Мафиос вынул из кармана своего жилета медный грош и дал его мяснику. От бычка, которого водили и продавали, ничто не должно быть подарено никому. Этот грош стал его платой за вход в потусторонний мир: теперь даже след от его копыт – и тот был продан!

Канакис грубо потащил его за рог на улицу, идущую к мясницкой лавке, и при этом еще сильно ударил по заду короткой палкой, которую держал в руке. Разукрашенного бычка, который прошествовал по улицам деревни, словно принц, теперь подгонял ударами его палач.

Мальчишки поняли, что парад окончен. Каждый сразу же вспомнил о своих делах, и все они мгновенно исчезли. Остался только один – желтушного вида, длинноногий, худой, с выпирающими наружу круглыми коленями. Он завел со мной разговор:

– Хочешь вступить в нашу армию?

– В какую еще армию?

– У нас есть наша собственная армия. Я – командующий кавалерией.

– Собаками, значит?

– Собаками. Но дрессированными.

– Спрошу сначала тетю.

– Русаки – твоя тетя? Знает ли она, что ее сын убил Илиаса, сына Спифурены?

Я почувствовал слабость в коленях.

– Там, на фронте?

– Именно. Это жандарм сказал. Застрелил его во время ссоры.

Уродец повернулся ко мне спиной. Он тоже оставил какую-то работу и теперь торопился.


Когда я вернулся домой, там было множество народа. Я стал у деревянного косяка двери, так, чтобы меня не видели, и прислушался.

– Лучше быть матерью убийцы, чем убитого! – произнес какой-то старческий голос.

– Молчи! Молчи! – воскликнула тетя. – Не желаю слышать таких утешений!.. Не зря видела я кровь во сне! Она мешалась с водой в канаве и текла по всей деревне.

– Это была кровь теленка, которого заколол Канакис.

– Нет! Нет! Мы захлебнемся в крови! – ответила тетя.

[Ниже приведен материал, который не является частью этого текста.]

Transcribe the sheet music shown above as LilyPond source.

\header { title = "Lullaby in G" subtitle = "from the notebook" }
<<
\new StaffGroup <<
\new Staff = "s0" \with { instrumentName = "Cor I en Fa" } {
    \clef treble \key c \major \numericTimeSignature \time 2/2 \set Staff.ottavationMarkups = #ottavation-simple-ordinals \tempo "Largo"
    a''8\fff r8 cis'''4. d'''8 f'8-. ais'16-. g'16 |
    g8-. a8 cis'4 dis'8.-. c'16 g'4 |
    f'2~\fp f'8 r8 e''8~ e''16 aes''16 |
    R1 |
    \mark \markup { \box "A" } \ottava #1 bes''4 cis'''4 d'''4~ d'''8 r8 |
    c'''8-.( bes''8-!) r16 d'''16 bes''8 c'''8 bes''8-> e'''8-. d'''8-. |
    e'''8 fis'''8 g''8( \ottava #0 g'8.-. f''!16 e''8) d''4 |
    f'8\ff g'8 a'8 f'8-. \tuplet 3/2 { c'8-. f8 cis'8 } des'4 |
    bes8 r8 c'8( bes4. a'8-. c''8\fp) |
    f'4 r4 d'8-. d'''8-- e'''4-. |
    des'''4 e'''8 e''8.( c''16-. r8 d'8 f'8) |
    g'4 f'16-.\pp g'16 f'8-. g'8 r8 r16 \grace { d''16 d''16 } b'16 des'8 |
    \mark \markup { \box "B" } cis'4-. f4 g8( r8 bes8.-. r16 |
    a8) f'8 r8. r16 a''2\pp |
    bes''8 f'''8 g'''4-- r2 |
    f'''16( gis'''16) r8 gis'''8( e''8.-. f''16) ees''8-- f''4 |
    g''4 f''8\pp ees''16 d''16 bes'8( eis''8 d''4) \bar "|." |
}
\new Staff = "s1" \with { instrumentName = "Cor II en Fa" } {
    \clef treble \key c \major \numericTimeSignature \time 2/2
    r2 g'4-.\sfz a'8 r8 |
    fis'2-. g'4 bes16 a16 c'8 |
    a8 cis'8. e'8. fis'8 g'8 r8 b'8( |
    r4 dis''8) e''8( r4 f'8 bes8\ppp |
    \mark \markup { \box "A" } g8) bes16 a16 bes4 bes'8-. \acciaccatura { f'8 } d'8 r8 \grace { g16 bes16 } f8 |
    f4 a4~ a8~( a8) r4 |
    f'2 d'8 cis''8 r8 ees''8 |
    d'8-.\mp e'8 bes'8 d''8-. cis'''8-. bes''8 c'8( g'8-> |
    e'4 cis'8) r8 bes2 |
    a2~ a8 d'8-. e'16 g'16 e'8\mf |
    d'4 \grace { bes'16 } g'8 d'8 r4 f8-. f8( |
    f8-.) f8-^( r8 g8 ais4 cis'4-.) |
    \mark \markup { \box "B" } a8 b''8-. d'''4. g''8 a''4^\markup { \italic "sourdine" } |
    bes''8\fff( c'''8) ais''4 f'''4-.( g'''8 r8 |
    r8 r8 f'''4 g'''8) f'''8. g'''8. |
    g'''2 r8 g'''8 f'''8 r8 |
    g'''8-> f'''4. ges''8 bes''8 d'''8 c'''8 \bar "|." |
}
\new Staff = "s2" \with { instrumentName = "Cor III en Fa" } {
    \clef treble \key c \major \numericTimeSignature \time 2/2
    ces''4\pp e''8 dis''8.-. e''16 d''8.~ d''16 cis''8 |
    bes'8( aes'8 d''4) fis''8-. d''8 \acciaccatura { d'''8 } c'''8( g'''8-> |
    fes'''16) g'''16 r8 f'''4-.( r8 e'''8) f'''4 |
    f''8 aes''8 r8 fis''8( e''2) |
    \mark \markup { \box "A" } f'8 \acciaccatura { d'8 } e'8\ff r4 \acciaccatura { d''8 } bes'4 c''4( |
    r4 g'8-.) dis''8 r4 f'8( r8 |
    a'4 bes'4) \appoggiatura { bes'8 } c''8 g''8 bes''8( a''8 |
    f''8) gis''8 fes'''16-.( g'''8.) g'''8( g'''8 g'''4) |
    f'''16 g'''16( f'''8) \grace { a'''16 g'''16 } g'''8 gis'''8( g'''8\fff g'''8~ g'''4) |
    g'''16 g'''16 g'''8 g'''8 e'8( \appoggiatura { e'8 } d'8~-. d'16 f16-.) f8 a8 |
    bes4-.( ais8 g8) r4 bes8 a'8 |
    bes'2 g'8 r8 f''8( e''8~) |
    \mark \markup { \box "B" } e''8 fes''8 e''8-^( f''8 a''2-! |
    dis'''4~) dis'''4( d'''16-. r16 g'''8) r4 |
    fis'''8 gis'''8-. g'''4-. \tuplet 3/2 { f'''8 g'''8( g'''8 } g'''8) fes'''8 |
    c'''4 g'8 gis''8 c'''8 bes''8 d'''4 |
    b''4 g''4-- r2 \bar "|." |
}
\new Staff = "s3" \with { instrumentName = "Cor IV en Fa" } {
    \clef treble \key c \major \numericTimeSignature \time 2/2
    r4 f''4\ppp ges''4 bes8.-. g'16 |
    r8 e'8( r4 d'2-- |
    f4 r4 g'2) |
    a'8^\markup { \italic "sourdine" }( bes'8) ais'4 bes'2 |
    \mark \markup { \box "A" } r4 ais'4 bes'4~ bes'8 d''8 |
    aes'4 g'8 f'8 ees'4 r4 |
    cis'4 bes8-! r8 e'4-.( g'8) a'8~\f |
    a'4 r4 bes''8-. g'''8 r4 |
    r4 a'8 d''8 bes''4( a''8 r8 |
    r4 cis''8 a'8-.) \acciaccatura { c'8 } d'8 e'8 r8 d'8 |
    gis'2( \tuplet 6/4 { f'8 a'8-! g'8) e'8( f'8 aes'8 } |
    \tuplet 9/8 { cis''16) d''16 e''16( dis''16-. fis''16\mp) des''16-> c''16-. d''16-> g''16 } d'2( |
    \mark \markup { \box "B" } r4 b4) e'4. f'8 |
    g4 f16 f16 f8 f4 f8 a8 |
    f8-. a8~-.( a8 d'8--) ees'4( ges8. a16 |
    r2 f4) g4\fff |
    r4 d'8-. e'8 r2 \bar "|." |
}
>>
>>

Я слышал ее, но не видел, и поэтому казалось, что ее голос идет из другого, неведомого нам мира. Голос, отвечавший тете, был из нашего мира. Этот голос приближал ее на мгновение к нам, но она тут же забывала о нас и отводила взгляд куда-то в пустоту. Какая-то сила будоражила глубоко ее чувства и переносила ее мысли в некий мир, войти в который тогда не сподобился никто из нас.

– Будет ли Миха́лис, сын Спифурены, мстить за брата? – спросил какой-то старик.

– Ох! Ох! – простонала тетя. – Да разве бывало когда в наших краях, чтобы убийство не повторилось в другой или в третий раз?

– Нет уж! Его мать того не допустит. Когда в дело вступает Правосудие, места мщению больше нет. Теперь твоего Левтериса судят.

– Пусть его покарают, если он виноват! А я сотру себе колени в кровь, умоляя мать убитого о прощении, изорву на себе волосы, исцарапаю себе щеки рядом с ней!

– Не знаешь ты Спифурены! – сказала одна из женщин.

– Ох, знаю я ее! Я уже слышу, как она говорит мне: «Ты задолжала нам кровь и расплатишься кровью!».

13

Ока – единица меры веса в ряде средиземноморских и балканских стран. В разных странах величина оки была различной, греческая ока – 1280 г.